Recorded data:
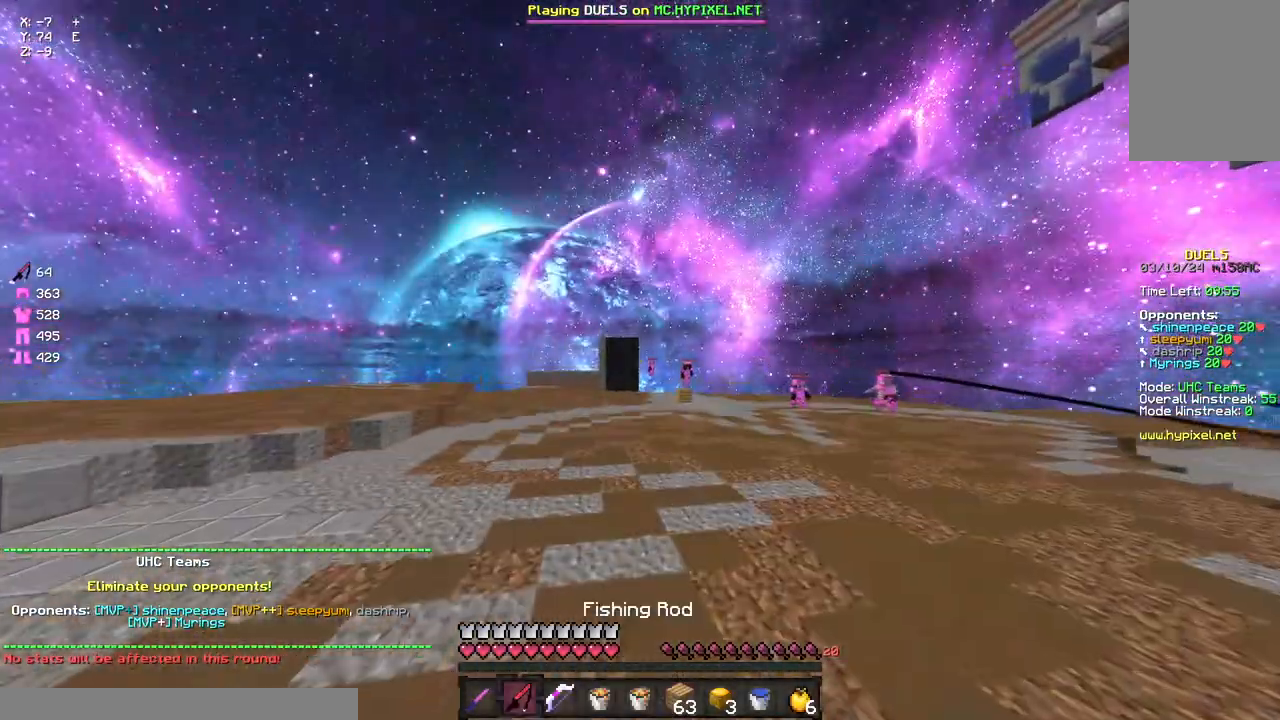
{"keys": ["a", "d", "w"], "mouse": ["left"], "events": [[50, "space", "up"], [217, "d", "down"], [217, "mouse_left", "down"], [267, "a", "up"], [433, "a", "down"]]}
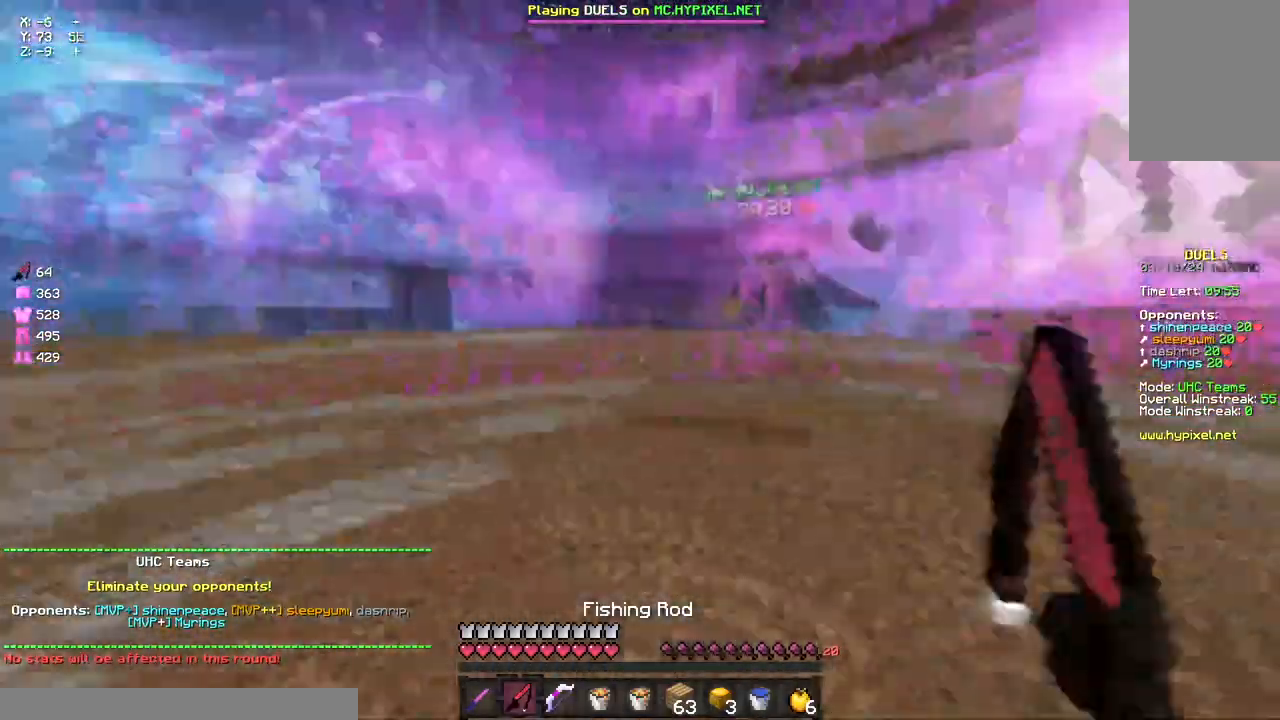
{"keys": ["a", "w"], "mouse": [], "events": [[367, "mouse_left", "up"], [483, "d", "up"]]}
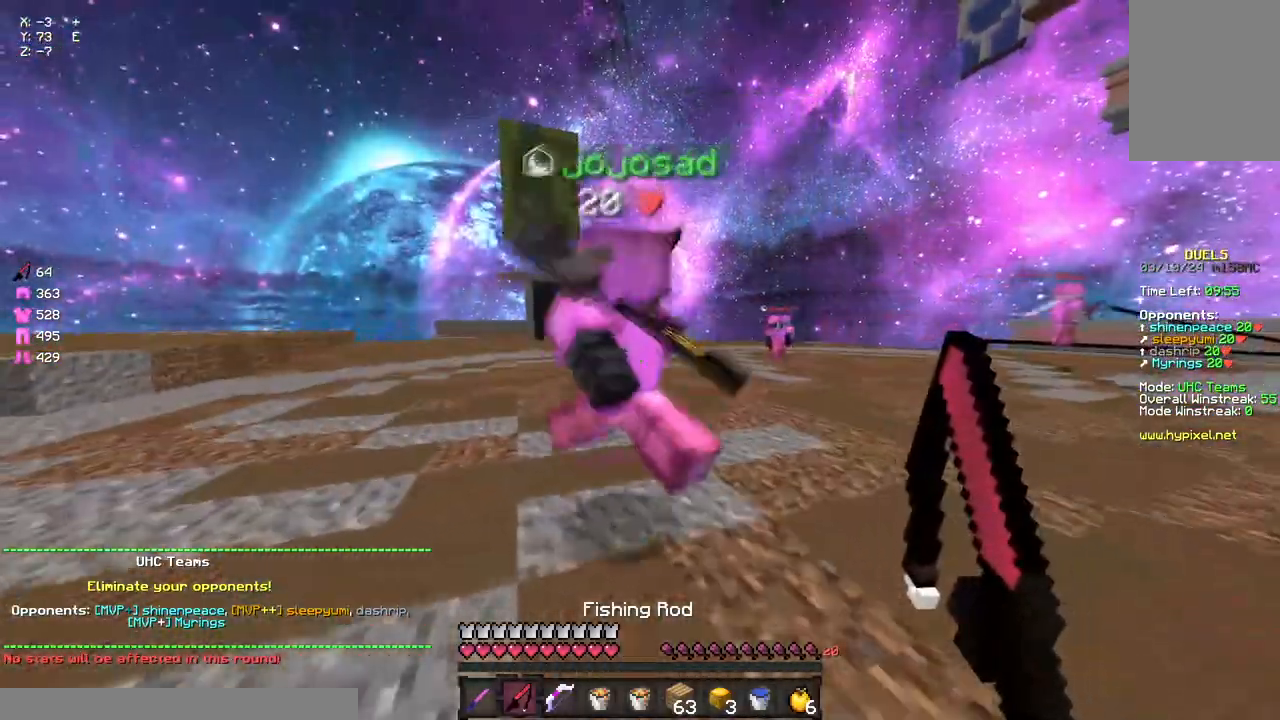
{"keys": ["a", "w"], "mouse": [], "events": [[83, "mouse_left", "down"], [467, "mouse_left", "up"]]}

To do:
Type the material out again exactly. Skip the pictures.

Written response:
{"keys": ["a", "d", "w"], "mouse": ["left"], "events": [[50, "space", "up"], [217, "d", "down"], [217, "mouse_left", "down"], [267, "a", "up"], [433, "a", "down"]]}
{"keys": ["a", "w"], "mouse": [], "events": [[367, "mouse_left", "up"], [483, "d", "up"]]}
{"keys": ["a", "w"], "mouse": [], "events": [[83, "mouse_left", "down"], [467, "mouse_left", "up"]]}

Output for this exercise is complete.